**Try it:**
Pictures are to be left out; everything else in the records must be repeated exactly.

= = =

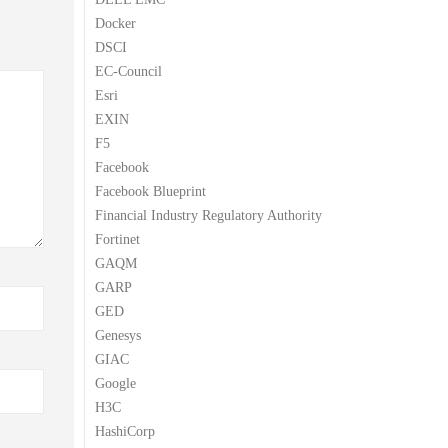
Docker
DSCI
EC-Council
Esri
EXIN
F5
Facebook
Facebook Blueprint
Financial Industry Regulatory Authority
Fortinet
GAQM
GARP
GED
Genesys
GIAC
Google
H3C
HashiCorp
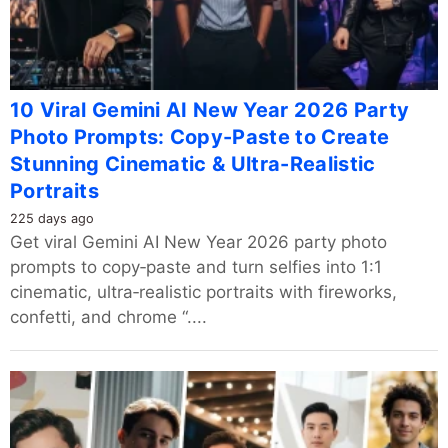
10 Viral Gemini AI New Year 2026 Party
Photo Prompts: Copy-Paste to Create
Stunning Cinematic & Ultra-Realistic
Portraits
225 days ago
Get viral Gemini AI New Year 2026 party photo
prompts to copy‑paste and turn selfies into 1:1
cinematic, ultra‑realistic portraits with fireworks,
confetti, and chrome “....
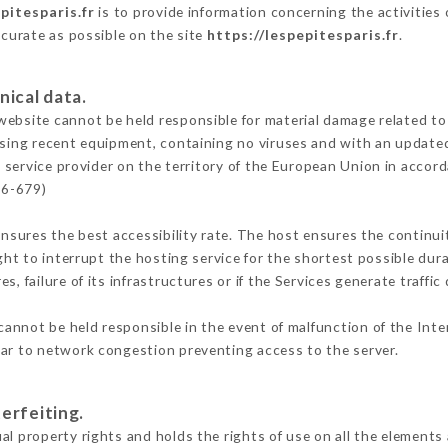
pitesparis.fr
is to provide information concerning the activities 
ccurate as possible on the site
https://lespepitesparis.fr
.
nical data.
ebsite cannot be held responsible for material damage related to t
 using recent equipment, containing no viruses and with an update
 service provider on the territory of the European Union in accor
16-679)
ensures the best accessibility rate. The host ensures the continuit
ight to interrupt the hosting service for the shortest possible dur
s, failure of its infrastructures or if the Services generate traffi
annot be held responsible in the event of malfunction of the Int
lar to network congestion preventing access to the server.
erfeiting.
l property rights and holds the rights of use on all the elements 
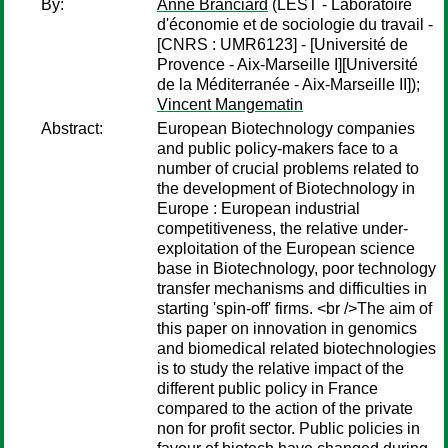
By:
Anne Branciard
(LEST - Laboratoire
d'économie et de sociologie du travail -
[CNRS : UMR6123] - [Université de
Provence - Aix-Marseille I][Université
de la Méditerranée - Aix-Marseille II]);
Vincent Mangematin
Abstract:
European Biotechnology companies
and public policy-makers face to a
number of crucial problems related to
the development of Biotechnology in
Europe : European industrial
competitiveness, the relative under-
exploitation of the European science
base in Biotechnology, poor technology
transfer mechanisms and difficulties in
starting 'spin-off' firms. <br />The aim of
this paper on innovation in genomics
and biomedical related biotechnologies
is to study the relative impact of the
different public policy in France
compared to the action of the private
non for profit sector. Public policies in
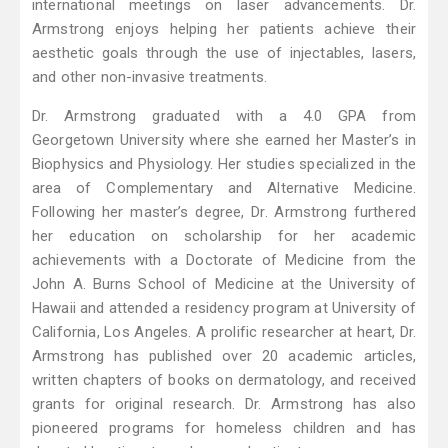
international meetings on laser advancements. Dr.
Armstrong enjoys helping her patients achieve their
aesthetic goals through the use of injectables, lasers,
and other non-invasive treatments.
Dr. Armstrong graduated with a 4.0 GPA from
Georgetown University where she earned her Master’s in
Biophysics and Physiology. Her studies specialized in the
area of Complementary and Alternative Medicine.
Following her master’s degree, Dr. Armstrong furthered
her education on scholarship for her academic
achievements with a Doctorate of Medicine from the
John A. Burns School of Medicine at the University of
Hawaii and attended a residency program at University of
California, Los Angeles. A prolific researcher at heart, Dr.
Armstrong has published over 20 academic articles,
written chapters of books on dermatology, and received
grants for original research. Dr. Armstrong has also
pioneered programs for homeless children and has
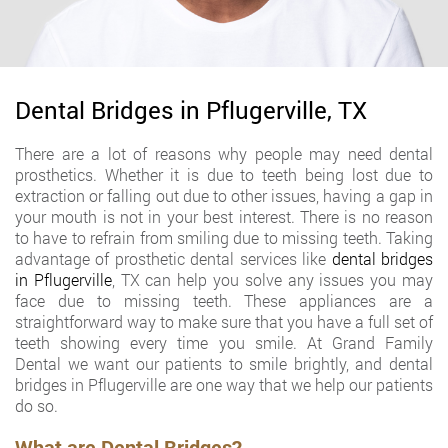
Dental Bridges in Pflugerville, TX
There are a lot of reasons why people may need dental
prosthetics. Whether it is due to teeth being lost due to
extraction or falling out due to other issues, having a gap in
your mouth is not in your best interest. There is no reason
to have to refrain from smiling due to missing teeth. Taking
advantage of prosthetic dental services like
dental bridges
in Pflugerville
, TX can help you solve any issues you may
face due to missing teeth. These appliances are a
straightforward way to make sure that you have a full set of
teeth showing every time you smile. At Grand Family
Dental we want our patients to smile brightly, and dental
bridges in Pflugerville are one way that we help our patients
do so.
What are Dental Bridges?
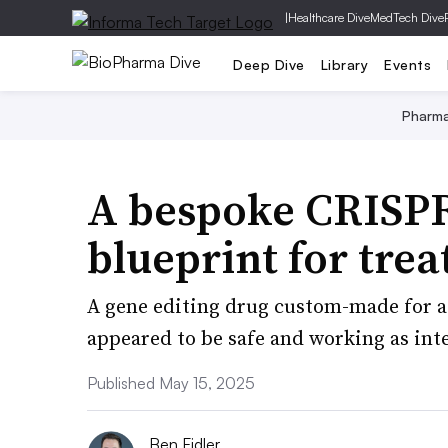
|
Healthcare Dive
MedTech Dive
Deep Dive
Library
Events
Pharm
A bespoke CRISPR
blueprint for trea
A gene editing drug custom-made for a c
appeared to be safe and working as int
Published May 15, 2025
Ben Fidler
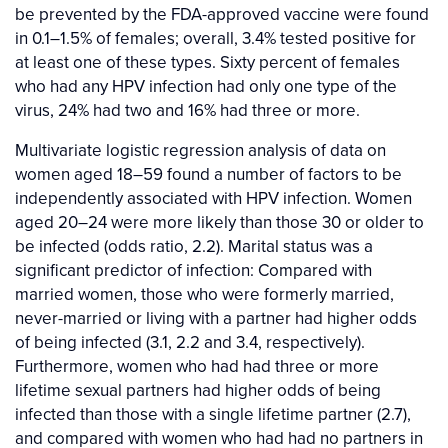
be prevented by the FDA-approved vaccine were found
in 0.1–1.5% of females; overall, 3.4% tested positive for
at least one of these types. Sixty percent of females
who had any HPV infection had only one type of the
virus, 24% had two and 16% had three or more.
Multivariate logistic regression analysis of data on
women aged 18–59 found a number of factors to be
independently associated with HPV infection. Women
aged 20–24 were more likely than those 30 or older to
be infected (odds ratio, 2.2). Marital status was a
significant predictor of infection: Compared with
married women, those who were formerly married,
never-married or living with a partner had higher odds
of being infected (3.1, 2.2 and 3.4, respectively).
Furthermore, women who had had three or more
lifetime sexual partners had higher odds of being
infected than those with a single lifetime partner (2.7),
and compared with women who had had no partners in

= = =

**Response to the task:**
Docker
DSCI
EC-Council
Esri
EXIN
F5
Facebook
Facebook Blueprint
Financial Industry Regulatory Authority
Fortinet
GAQM
GARP
GED
Genesys
GIAC
Google
H3C
HashiCorp
10 Viral Gemini AI New Year 2026 Party
Photo Prompts: Copy-Paste to Create
Stunning Cinematic & Ultra-Realistic
Portraits
225 days ago
Get viral Gemini AI New Year 2026 party photo
prompts to copy‑paste and turn selfies into 1:1
cinematic, ultra‑realistic portraits with fireworks,
confetti, and chrome “....
pitesparis.fr
is to provide information concerning the activities 
ccurate as possible on the site
https://lespepitesparis.fr
.
nical data.
ebsite cannot be held responsible for material damage related to t
 using recent equipment, containing no viruses and with an update
 service provider on the territory of the European Union in accor
16-679)
ensures the best accessibility rate. The host ensures the continuit
ight to interrupt the hosting service for the shortest possible dur
s, failure of its infrastructures or if the Services generate traffi
annot be held responsible in the event of malfunction of the Int
lar to network congestion preventing access to the server.
erfeiting.
l property rights and holds the rights of use on all the elements 
By:
Anne Branciard
(LEST - Laboratoire
d'économie et de sociologie du travail -
[CNRS : UMR6123] - [Université de
Provence - Aix-Marseille I][Université
de la Méditerranée - Aix-Marseille II]);
Vincent Mangematin
Abstract:
European Biotechnology companies
and public policy-makers face to a
number of crucial problems related to
the development of Biotechnology in
Europe : European industrial
competitiveness, the relative under-
exploitation of the European science
base in Biotechnology, poor technology
transfer mechanisms and difficulties in
starting 'spin-off' firms. <br />The aim of
this paper on innovation in genomics
and biomedical related biotechnologies
is to study the relative impact of the
different public policy in France
compared to the action of the private
non for profit sector. Public policies in
international meetings on laser advancements. Dr.
Armstrong enjoys helping her patients achieve their
aesthetic goals through the use of injectables, lasers,
and other non-invasive treatments.
Dr. Armstrong graduated with a 4.0 GPA from
Georgetown University where she earned her Master’s in
Biophysics and Physiology. Her studies specialized in the
area of Complementary and Alternative Medicine.
Following her master’s degree, Dr. Armstrong furthered
her education on scholarship for her academic
achievements with a Doctorate of Medicine from the
John A. Burns School of Medicine at the University of
Hawaii and attended a residency program at University of
California, Los Angeles. A prolific researcher at heart, Dr.
Armstrong has published over 20 academic articles,
written chapters of books on dermatology, and received
grants for original research. Dr. Armstrong has also
pioneered programs for homeless children and has
Dental Bridges in Pflugerville, TX
There are a lot of reasons why people may need dental
prosthetics. Whether it is due to teeth being lost due to
extraction or falling out due to other issues, having a gap in
your mouth is not in your best interest. There is no reason
to have to refrain from smiling due to missing teeth. Taking
advantage of prosthetic dental services like
dental bridges
in Pflugerville
, TX can help you solve any issues you may
face due to missing teeth. These appliances are a
straightforward way to make sure that you have a full set of
teeth showing every time you smile. At Grand Family
Dental we want our patients to smile brightly, and dental
bridges in Pflugerville are one way that we help our patients
do so.
What are Dental Bridges?
|
Healthcare Dive
MedTech Dive
Deep Dive
Library
Events
Pharm
A bespoke CRISPR
blueprint for trea
A gene editing drug custom-made for a c
appeared to be safe and working as int
Published May 15, 2025
Ben Fidler
be prevented by the FDA-approved vaccine were found
in 0.1–1.5% of females; overall, 3.4% tested positive for
at least one of these types. Sixty percent of females
who had any HPV infection had only one type of the
virus, 24% had two and 16% had three or more.
Multivariate logistic regression analysis of data on
women aged 18–59 found a number of factors to be
independently associated with HPV infection. Women
aged 20–24 were more likely than those 30 or older to
be infected (odds ratio, 2.2). Marital status was a
significant predictor of infection: Compared with
married women, those who were formerly married,
never-married or living with a partner had higher odds
of being infected (3.1, 2.2 and 3.4, respectively).
Furthermore, women who had had three or more
lifetime sexual partners had higher odds of being
infected than those with a single lifetime partner (2.7),
and compared with women who had had no partners in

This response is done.